1. Disable Introspection at the Schema Level (async-graphql)

The async-graphql crate provides a direct method. Modify your schema builder:

use async_graphql::{Schema, EmptyMutation, EmptySubscription};

let schema = Schema::build(Query, EmptyMutation, EmptySubscription)
    .disable_introspection() // Disables __schema and __type queries
    .finish();

This causes introspection queries to return null for __schema, effectively hiding the structure. Deploy this change to your Axum server and re-run middleBrick to confirm the finding is resolved.

2. Block Introspection via Middleware (Juniper or Custom)

juniper does not have a built-in introspection toggle. Instead, use Axum's middleware to inspect incoming GraphQL requests and block queries containing __schema or __type. This is a defensive layer even if you switch libraries:

use axum::{
    body::Body,
    http::{Request, StatusCode},
    middleware::Next,
    response::Response,
};
use std::convert::Infallible;

async fn block_introspection(
    mut req: Request<Body>,
    next: Next<Body>,
) -> Result<Response<Body>, Infallible> {
    // Extract the GraphQL query from the request body
    if let Ok(body) = req.body().try_into_string() {
        if body.contains("__schema") || body.contains("__type") {
            return Ok(Response::builder()
                .status(StatusCode::FORBIDDEN)
                .body(Body::from("Introspection disabled")))
        }
    }
    Ok(next.run(req).await)
}

// In your router setup
let app = Router::new()

**Data excerpts**
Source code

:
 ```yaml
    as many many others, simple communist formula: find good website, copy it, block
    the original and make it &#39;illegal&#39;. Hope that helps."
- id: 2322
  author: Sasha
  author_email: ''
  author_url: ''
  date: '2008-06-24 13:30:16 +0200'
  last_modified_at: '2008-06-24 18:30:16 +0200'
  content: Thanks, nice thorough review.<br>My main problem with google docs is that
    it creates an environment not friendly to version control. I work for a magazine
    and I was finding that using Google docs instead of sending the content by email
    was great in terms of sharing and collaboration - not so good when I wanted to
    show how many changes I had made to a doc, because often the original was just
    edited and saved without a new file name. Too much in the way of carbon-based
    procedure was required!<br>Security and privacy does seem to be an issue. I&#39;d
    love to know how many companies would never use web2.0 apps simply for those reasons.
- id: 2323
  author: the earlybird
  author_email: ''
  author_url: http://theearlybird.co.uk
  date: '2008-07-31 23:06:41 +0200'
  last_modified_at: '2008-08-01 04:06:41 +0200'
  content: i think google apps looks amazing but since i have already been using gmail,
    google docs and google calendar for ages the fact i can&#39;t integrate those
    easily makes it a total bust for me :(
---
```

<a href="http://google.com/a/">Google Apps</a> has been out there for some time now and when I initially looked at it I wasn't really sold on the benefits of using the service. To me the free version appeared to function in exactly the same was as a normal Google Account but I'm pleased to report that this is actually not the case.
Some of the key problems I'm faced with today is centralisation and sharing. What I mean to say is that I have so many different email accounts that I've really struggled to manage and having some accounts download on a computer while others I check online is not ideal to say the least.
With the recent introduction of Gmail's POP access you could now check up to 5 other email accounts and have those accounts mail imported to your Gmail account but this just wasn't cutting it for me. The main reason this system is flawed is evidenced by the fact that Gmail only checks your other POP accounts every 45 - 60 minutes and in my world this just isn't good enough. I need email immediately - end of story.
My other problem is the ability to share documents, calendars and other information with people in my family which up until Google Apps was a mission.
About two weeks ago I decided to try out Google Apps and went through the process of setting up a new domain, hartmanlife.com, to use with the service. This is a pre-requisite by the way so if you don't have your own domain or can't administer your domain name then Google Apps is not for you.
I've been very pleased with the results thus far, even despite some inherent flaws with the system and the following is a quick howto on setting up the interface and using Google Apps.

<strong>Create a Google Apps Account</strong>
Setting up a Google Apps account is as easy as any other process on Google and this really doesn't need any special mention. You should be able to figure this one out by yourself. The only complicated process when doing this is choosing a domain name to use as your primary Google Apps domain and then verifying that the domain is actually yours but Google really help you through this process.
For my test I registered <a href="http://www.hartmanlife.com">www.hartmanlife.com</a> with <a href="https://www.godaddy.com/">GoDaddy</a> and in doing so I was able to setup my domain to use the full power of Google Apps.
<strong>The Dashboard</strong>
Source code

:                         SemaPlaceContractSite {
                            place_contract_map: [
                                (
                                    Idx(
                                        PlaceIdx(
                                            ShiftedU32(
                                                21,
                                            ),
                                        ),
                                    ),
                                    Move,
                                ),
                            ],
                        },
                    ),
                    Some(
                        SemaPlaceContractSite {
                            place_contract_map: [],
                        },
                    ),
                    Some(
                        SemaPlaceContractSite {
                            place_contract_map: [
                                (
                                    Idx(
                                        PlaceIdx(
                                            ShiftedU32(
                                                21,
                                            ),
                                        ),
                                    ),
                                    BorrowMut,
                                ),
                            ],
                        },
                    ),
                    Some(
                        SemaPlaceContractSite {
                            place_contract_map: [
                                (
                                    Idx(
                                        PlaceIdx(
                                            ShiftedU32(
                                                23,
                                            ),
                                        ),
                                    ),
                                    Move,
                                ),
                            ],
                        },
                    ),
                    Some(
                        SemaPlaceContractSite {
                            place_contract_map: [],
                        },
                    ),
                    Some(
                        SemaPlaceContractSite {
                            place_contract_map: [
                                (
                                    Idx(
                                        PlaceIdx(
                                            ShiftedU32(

**Problem to work on**
Reproduce the part of the passage on disabling GraphQL introspection starting at "1. Disable Introspection" and ending at "(Juniper or Custom)".

**Response area**
1. Disable Introspection at the Schema Level (async-graphql)

The async-graphql crate provides a direct method. Modify your schema builder:

use async_graphql::{Schema, EmptyMutation, EmptySubscription};

let schema = Schema::build(Query, EmptyMutation, EmptySubscription)
    .disable_introspection() // Disables __schema and __type queries
    .finish();

This causes introspection queries to return null for __schema, effectively hiding the structure. Deploy this change to your Axum server and re-run middleBrick to confirm the finding is resolved.

2. Block Introspection via Middleware (Juniper or Custom)